DATA LAKE Schema - Endpoint Data

The Data lake contains both endpoint and if deployed and enabled XG Firewall information.

This document covers the schema for endpoint information in the data lake.

The information in the data lake from endpoints is controlled by scheduled queries that are run against the endpoints while they are online.  Each query will return information from one or more tables available to OSQuery and the Sophos Extension.  When a scheduled query runs it returns the result of the query and the information is in a table format. Each column in the query will provide information for a column in the data lake. 
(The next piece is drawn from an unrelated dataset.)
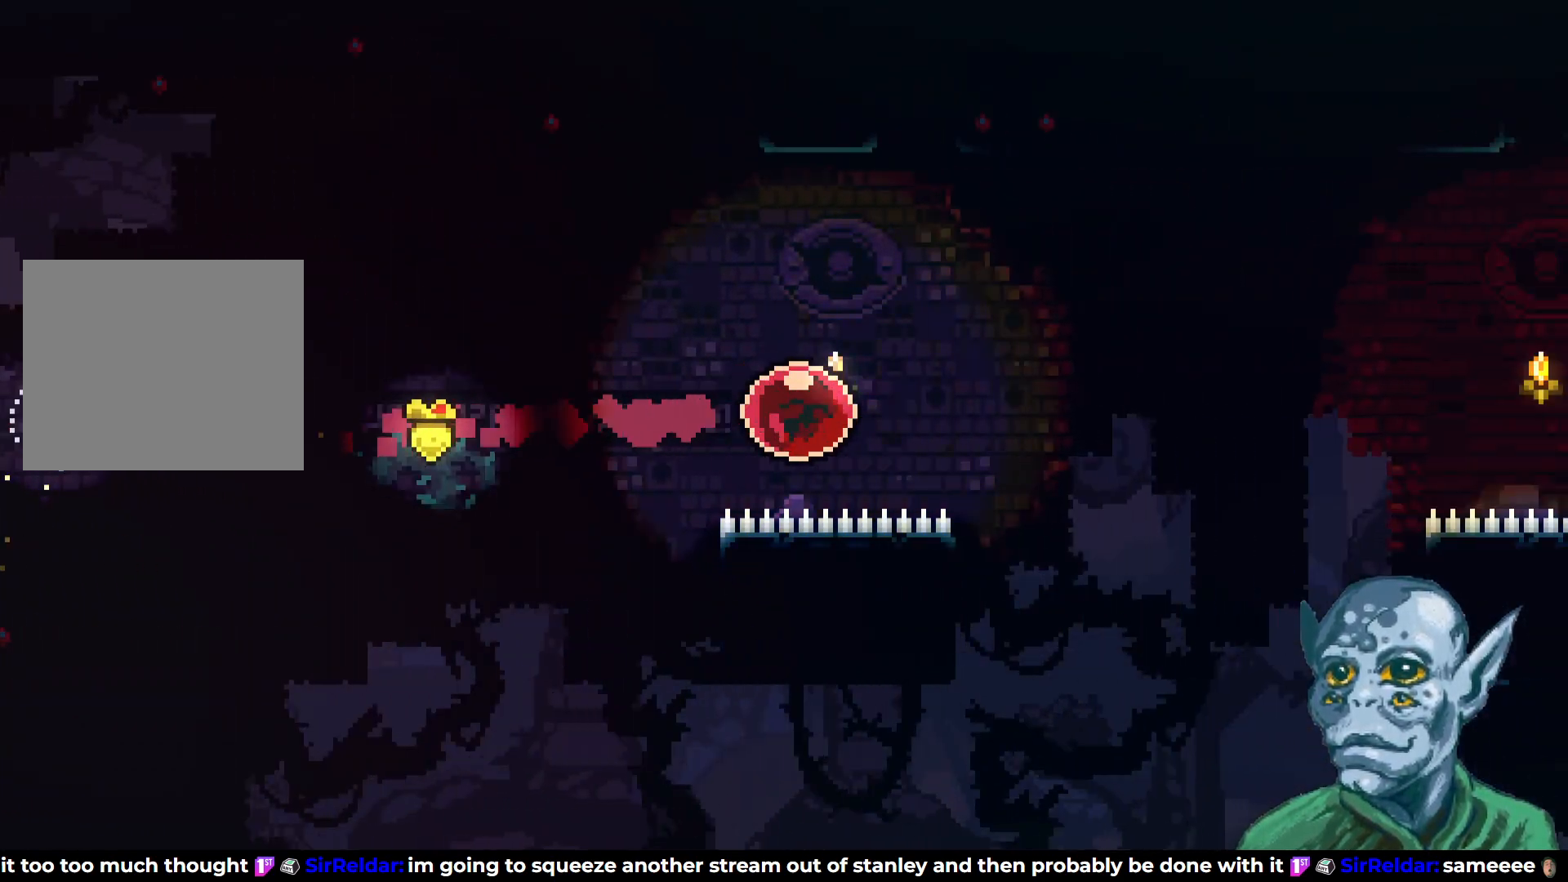
{"buttons": [], "left_stick": "center", "right_stick": "center", "events": []}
As the information is added to the data lake we store a variety of generic information common for each of the scheduled 'hydration' queries. That information includes the name of the hydration query, time it was executed, device information that returned the result and some other booking keeping data.  When searching the data lake it is valuable to understand which hydration query provided the information.  The attached excel file describes the information returned from each scheduled hydration query. We can use the generic information that identifies the hydration query used as a filter when searching the data lake so for example to retrieve all entries from all devices for the current processes running on a windows device we want to filter the information on that query_name.

running_processes_windows_sophos cmdline string Process command line
running_processes_windows_sophos file_size long File size now
running_processes_windows_sophos gid long Group ID (unsigned) of the user running the process
running_processes_windows_sophos global_rep int The machine learning global reputation now
running_processes_windows_sophos global_rep_data string All global reputation data
running_processes_windows_sophos local_rep int The machine learning local reputation now
running_processes_windows_sophos local_rep_data string All local reputation now
running_processes_windows_sophos ml_score int The machine learning malware score now
running_processes_windows_sophos ml_score_data string All ML score data
running_processes_windows_sophos name string Name of the registry value entry
running_processes_windows_sophos parent long Process parent's PID
running_processes_windows_sophos parent_name string Parent process name
running_processes_windows_sophos parent_path string The parent process path
running_processes_windows_sophos parent_sophos_pid string The ID of the parent process and its start time creating a unique identifier
running_processes_windows_sophos path string Full path to the value
running_processes_windows_sophos pid long Process (or thread) ID
running_processes_windows_sophos pua_score int The machine learning PUA score now
running_processes_windows_sophos sha1 string SHA1 of the file now
running_processes_windows_sophos sha256 string SHA256 of the file now
running_processes_windows_sophos sophos_pid string The process ID that produced the registry event and its start time creating a unique identifier
running_processes_windows_sophos time long Timestamp of the windows powershell event (unix epoch)
running_processes_windows_sophos uid long The local user that owns the plugin
running_processes_windows_sophos username string

Username

SELECT
-- Device ID DETAILS
meta_hostname, meta_ip_address,

-- Query Details
time, sophos_pid, pid, name, path, cmdline, parent, parent_name, parent_path, parent_sophos_pid, username,
uid, gid, sha1, sha256, file_size, ml_score, ml_score_data, pua_score, global_rep, global_rep_data, local_rep, local_rep_data,


-- META information Common for all queries
ingestion_timestamp, schema_version, query_source, query_name, message_identifier, upload_size, host_identifier, calendar_time, unix_time,
epoch, counter, numerics, osquery_action, meta_boot_time, meta_eid, meta_ip_mask, meta_mac_address, meta_os_name, meta_os_platform, meta_username,
meta_public_ip, meta_query_pack_version, customer_id
FROM xdr_data
WHERE query_name = 'running_processes_windows_sophos'

Results would look something like what is shown below.

Note that we used a WHERE query_name 'running_processes_windows_sophos' to filter the entire XDR data lake where all columns from all scheduled 'hydration' queries are avaiable down to just information put into the data lake from the ..running_processes_windows.. query.

We have included the SCHEMA as an Excel document so that you can set filters, or use the pivot table to view just information related to a specific scheduled hydrating query.